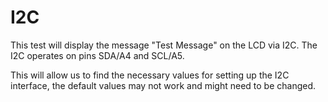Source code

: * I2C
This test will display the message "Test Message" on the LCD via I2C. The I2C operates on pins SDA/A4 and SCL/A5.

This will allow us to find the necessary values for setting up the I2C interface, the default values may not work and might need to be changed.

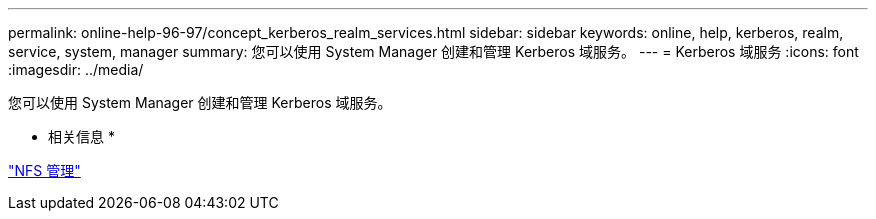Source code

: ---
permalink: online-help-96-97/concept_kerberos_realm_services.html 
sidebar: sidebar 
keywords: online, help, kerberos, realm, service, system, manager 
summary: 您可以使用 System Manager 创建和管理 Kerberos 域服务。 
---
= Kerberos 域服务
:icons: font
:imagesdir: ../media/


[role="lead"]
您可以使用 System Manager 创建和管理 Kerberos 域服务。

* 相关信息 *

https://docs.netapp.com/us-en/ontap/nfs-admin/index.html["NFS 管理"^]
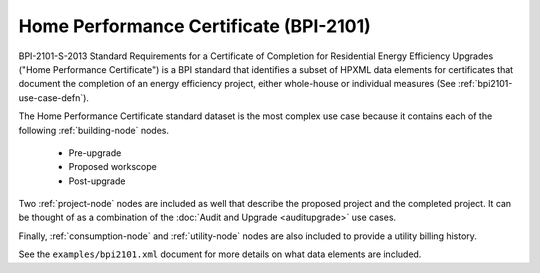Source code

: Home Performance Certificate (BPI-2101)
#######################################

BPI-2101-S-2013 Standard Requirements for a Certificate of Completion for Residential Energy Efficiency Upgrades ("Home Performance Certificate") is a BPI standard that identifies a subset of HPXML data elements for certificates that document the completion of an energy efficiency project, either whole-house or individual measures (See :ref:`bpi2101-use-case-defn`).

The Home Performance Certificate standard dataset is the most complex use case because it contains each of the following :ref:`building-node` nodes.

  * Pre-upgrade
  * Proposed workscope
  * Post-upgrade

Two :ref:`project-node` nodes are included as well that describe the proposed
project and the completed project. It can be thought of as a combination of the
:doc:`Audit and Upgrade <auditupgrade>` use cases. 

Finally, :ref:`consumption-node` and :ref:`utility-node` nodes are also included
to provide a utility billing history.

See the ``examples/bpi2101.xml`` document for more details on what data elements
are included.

::::::

Would you output the lines above from the line holding "service, system, manager" up to and including the line holding "BPI-2101-S-2013 Standard Requirements", exactly and only those, with no pictures?

→ **OUTPUT**
keywords: online, help, kerberos, realm, service, system, manager 
summary: 您可以使用 System Manager 创建和管理 Kerberos 域服务。 
---
= Kerberos 域服务
:icons: font
:imagesdir: ../media/


[role="lead"]
您可以使用 System Manager 创建和管理 Kerberos 域服务。

* 相关信息 *

https://docs.netapp.com/us-en/ontap/nfs-admin/index.html["NFS 管理"^]
Source code

: Home Performance Certificate (BPI-2101)
#######################################

BPI-2101-S-2013 Standard Requirements for a Certificate of Completion for Residential Energy Efficiency Upgrades ("Home Performance Certificate") is a BPI standard that identifies a subset of HPXML data elements for certificates that document the completion of an energy efficiency project, either whole-house or individual measures (See :ref:`bpi2101-use-case-defn`).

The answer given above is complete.